しかし、横浜のオープンテラスで不愛想な中年男とフレッシュジュースを啜る僕は可哀想な男だ。
しかも、もうすぐ此処へ来るのは佐竹さんの娘で……
あまり容姿は想像したくない。
「まあ、良いですけど……」
二口目のジュースに手を伸ばした時だ。
予想なんて当たるものじゃないと思い知らされた。
薄いひらひらしたワンピースは、夏の陽射しにぴったりのオフホワイト。
すっと伸びた背筋で僕を見て微笑んでいる。
「パパ。久しぶり」
「ああ、元気だったか?」
「うん、パパも元気だった?」
言葉以上にお互いを思いやっている。
まあ、彼女が僕に向けた笑みの中には不安も含まれているけれど。
「ああ、紹介する。如月幸也くん。
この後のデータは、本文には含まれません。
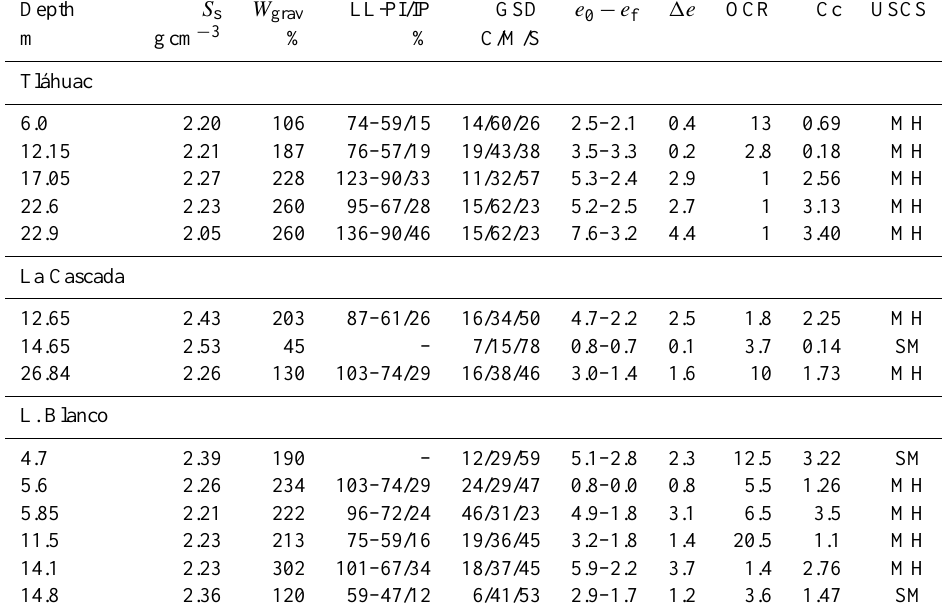
Table 1. Physical and mechanical characterization of the studied lacustrine sequences. S s , solid density; W grav , gravimetric water content; GSD, Grain Size Distribution: C, Clay, M, Silt, S, Sand; e 0 and e f , initial and final void ratio, OCR, Overconsolidation Ratio, Cc, Compress- ibility Index, USCS, Unified Soil Classification System: MH, High Plasticity Silt, SM, Silty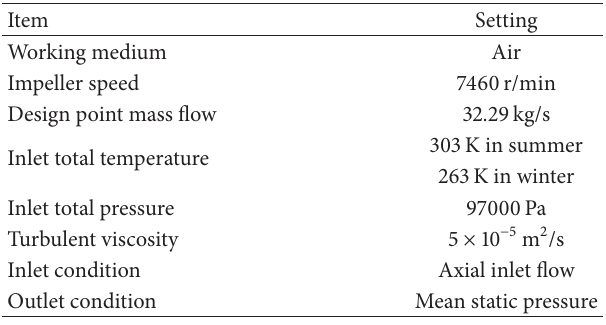
Table 1: Calculation parameters and boundary conditions.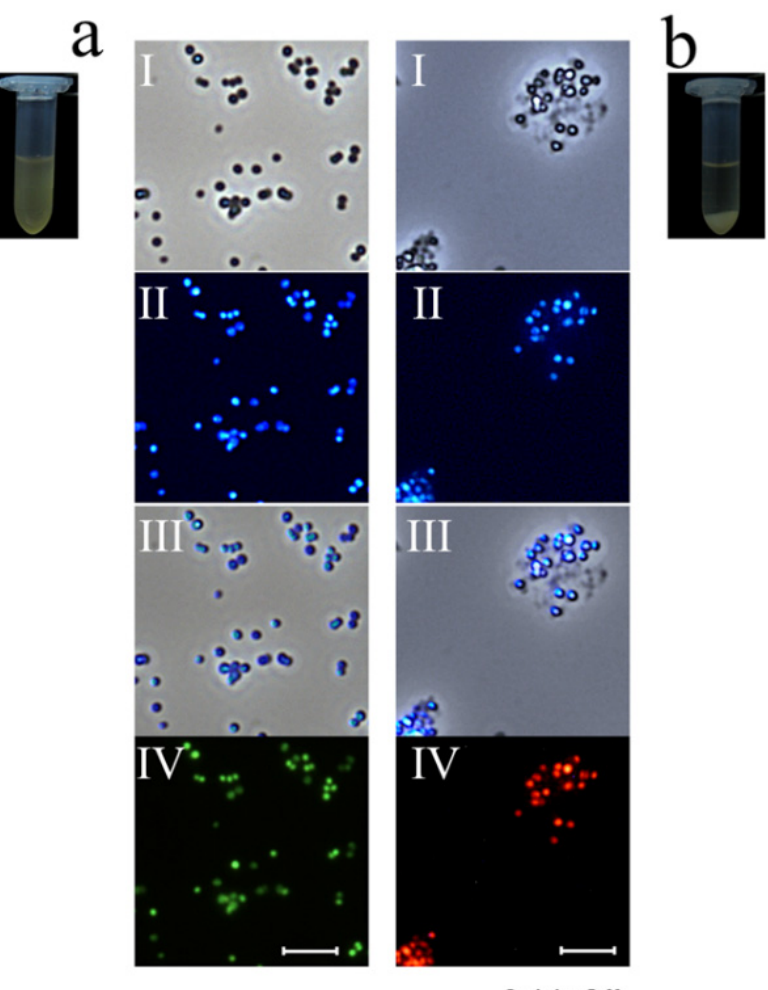
Figure 8. ( a ) TGQD treated VRSA at 0 h where (I) stands for the phase contrast image of VRSA, (II) stands for UV excitation image, (III) denotes ‘I’ and ‘II’ merged cells, and (IV) denotes SYTO9 (living cells green fluorescence) and propidium iodide (dead cells red fluorescence) stained cells. ( b ) TGQD treated VRSA in 4 h where (I) stands for the phase contrast image of VRSA, (II) stands for UV excitation image in phase contrast microscope, (III) denotes ‘I’ and ‘II’ merged cells, and (IV) SYTO9 and propidium iodide stained cells fluorescence image.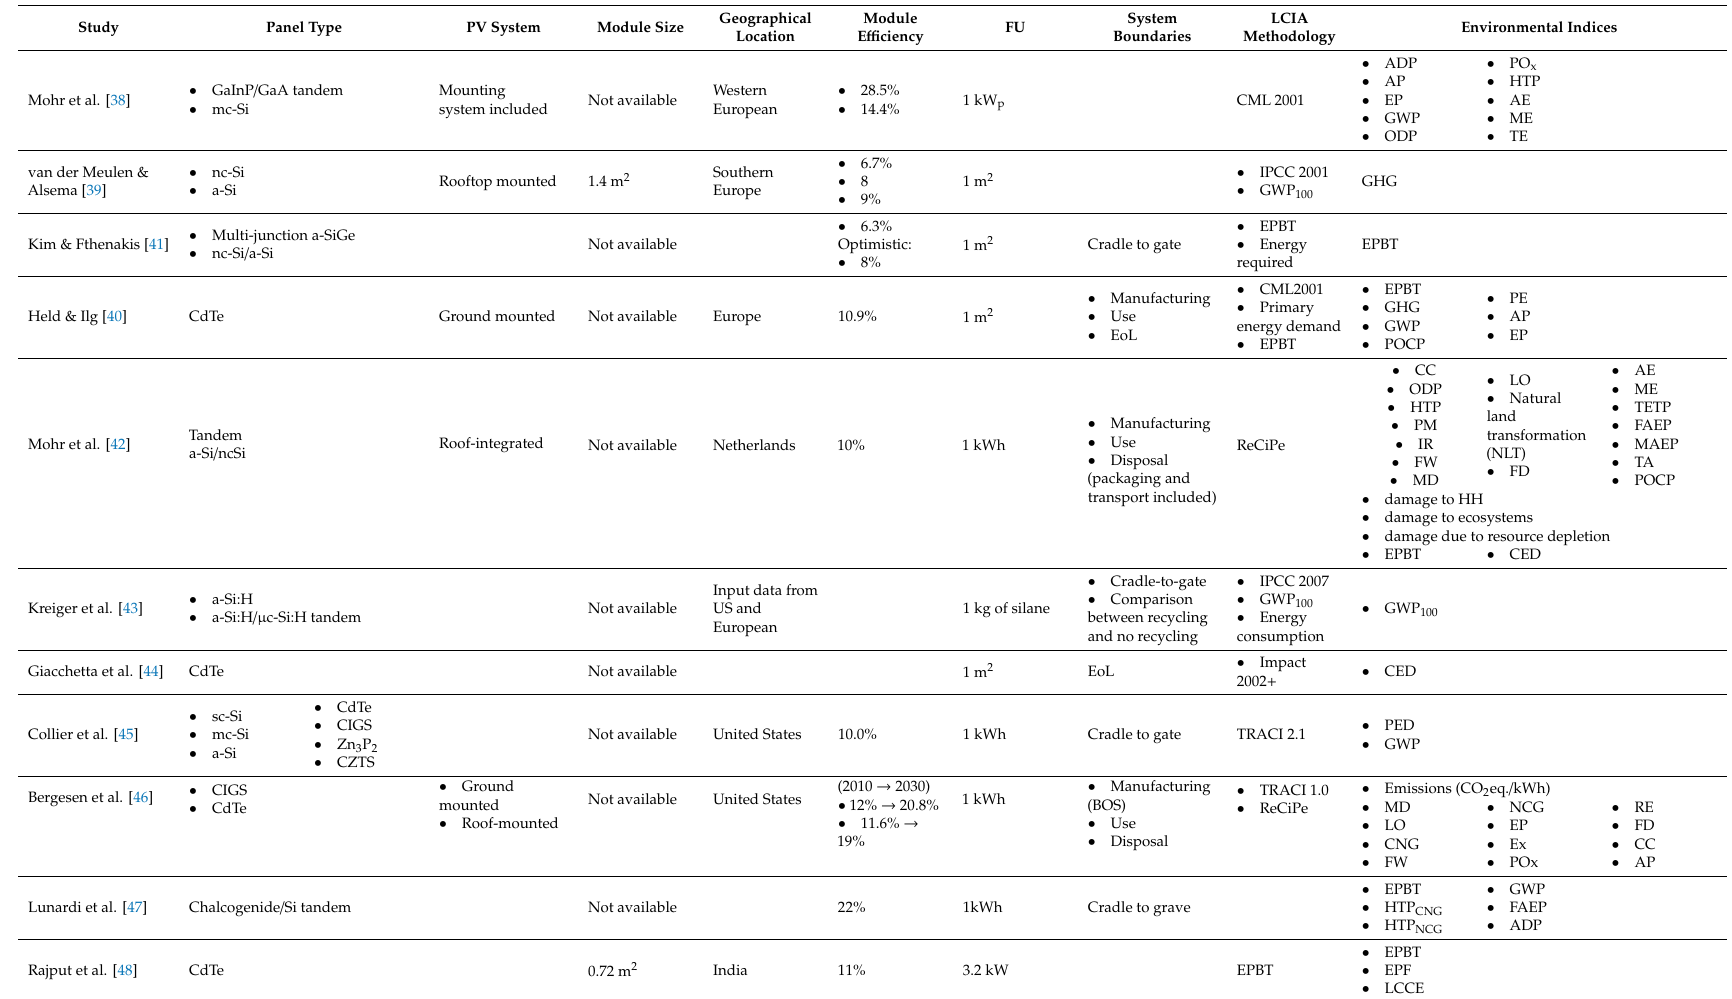
Table 11. Summary of key-parameters and methodological aspect of the examined case studies (second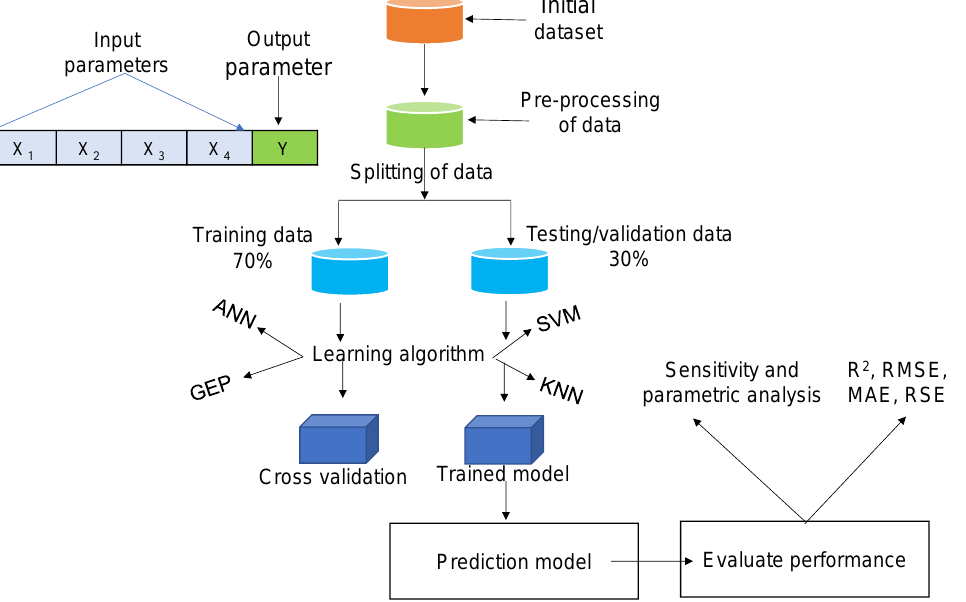
Figure 1. Steps involved in developing prediction model using artificial intelligence techniques.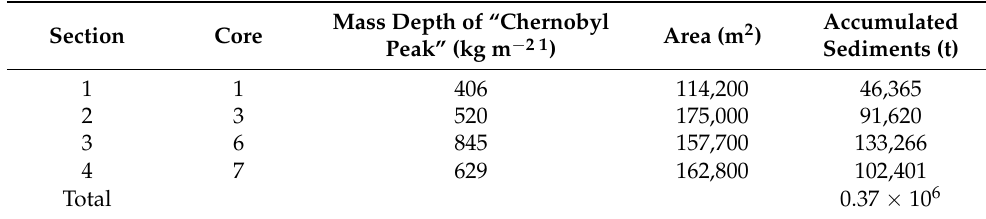
Table 5. Mass depth of “Chernobyl Peak” and areas and masses of sediments in selected sections of the flooded channel of Schekino Reservoir for the post-Chernobyl period.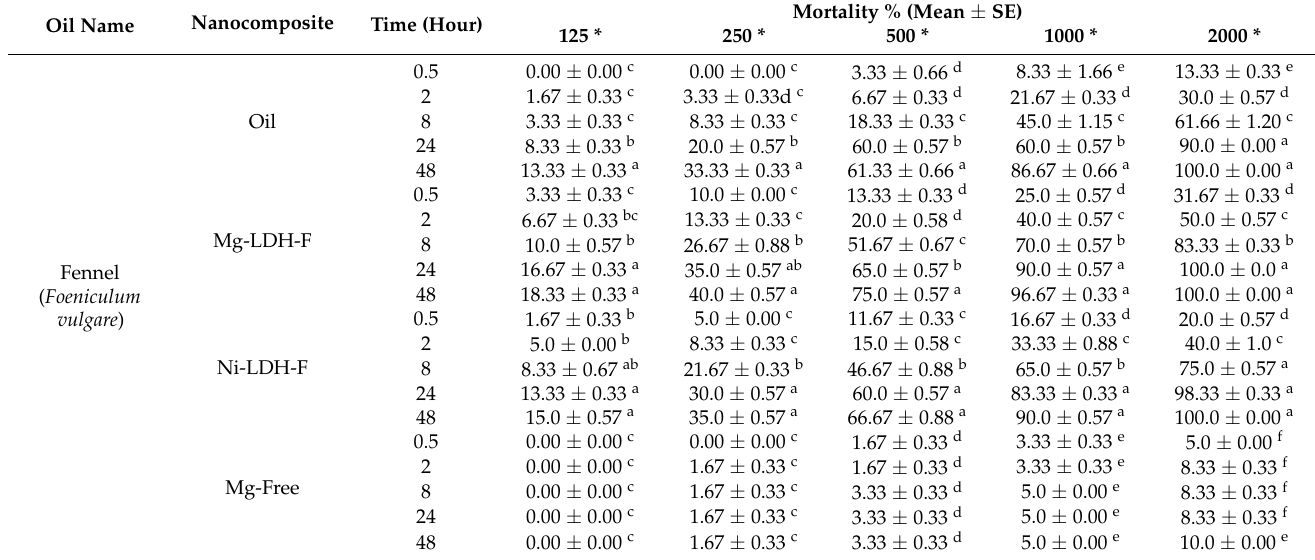
Table 2. Larvicidal effects of fennel oil and its LDH against Culex pipiens , 48 h post treatments.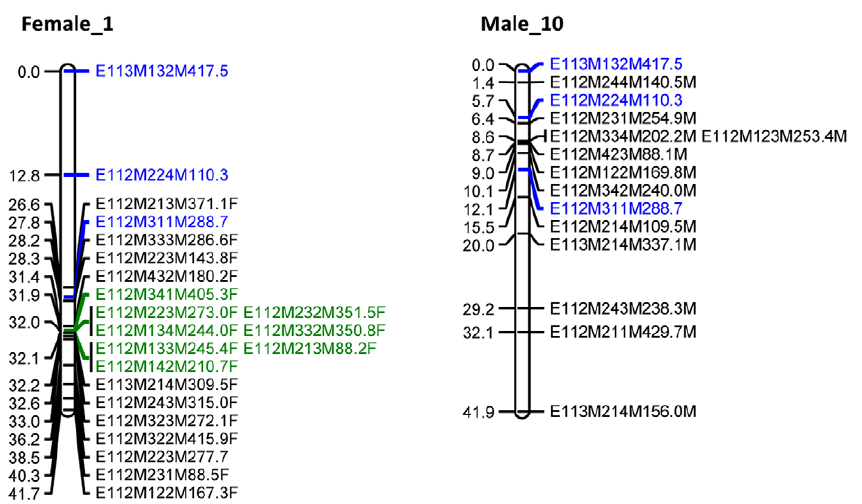
Figure 4. Artemiafranciscana sex linkage groups. Female linkage group Female_1 corresponds with the W chromosome. The homologous male linkage group Male_10 corresponds with the Z chromosome. Each AFLP marker is represented by (1) a code referring to the corresponding PC (Table S1), followed by (2) the molecular size of the fragment in nucleotides and (3) the type of marker (female marker, tagged as ‘‘F’’, male marker, tagged as ‘‘M’’, biparental marker, no tag). Common biparental markers are indicated in blue. Markers fully linked to sex are marked in green. Cumulative marker distances (cM) are indicated on the left.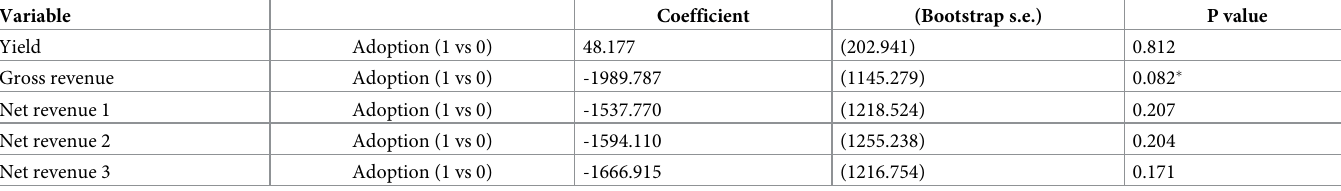
Table 8. PSM model using kernel matching that compares adopting and not-adopting fields in terms of yields, gross revenues, and net revenues per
パパの代わりにお前の役に立ってくれる筈だ」
どうやら『パパ』に対しては絶大な信頼があるみたいだ。
会話からすれば、離婚して別々に暮らしているのだろう。
「如月さん……お願いします! みのりを助けてください!」
心底焦って話す彼女の口から飛び出した名前。
まさか、それが彼女の事だとは、その時には思わなかった。